** PASSAGE PROVIDED **
REAL MAN – REAL FOOD
We have lots to discuss with the man who became famous as the celebrity chef in one of Copenhagen’s most esteemed restaurants, a chef in the Danish TV food programme “Til middag hos”, participant in the DR2 TV series about Denmark’s deserted islands, and the man who threw away sugar and put stone-age food on the menu. But we start with the very special footwear.
“I wear five fingers because they’re good for me. That’s it. I think it’s funny when I meet women and they ask me why do I walk around with the special shoes, and I look down at their feet and see how their toes are totally deformed because they wear high heeled shoes, which have usually cost them thousands of kroner.” When Thomas Rode married his partner Thilde, he wore a suit and a pair of five fingers. “They were made from kangaroo skin.”
Driven by love
Thomas Rode’s wife, Thilde Maarbjerg is a sommelier, and very much the reason for most of what takes place in his life. Thomas Rode Andersen first came to public attention as the star chef at the restaurant Kong Hans Kælder, one of Copenhagen’s absolute gourmet temples. Today, he is known because he has changed his life completely. The transformation from Michelin start chef to stone-age man is the main theme of his life. But why did he do it? “The most important reason was my wife. When we got together, I could feel that she wanted to be with me and I wanted to be with her. But she was 13 years younger than me, and I felt that if I was to have such a young partner, I was going to have to earn it. I was going to have to be the best version of myself. And that was the mission. And I think I’ve succeeded.”

** WRITTEN TASK 1 **
Please condense the paragraph beginning "Thomas Rode’s wife, Thilde Maarbjerg is a sommelier" from the Thomas Rode profile above into a short bulleted list that keeps its main facts.
** WRITTEN TASK 2 **
Answer these questions from the Thomas Rode profile above:
(a) What were the five fingers he wore at his wedding made from?
(b) What is Thilde Maarbjerg's profession?
(c) How many years younger than Thomas Rode is his wife?

** DATA EXCERPT **
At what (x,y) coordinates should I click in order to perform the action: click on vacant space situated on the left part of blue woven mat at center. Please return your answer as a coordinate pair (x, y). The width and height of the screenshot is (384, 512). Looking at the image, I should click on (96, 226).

** FULL SOLUTION 1 **
- Thilde Maarbjerg, Thomas Rode's wife, is a sommelier and the reason for most of what takes place in his life.
- He first came to public attention as the star chef at Kong Hans Kælder, one of Copenhagen's gourmet temples.
- He is now known for changing his life completely, going from top chef to "stone-age man."
- He names his wife as the main reason: because she was 13 years younger, he felt he had to earn her by being the best version of himself, and he believes he has succeeded.

** FULL SOLUTION 2 **
(a) Kangaroo skin.
(b) She is a sommelier.
(c) 13 years.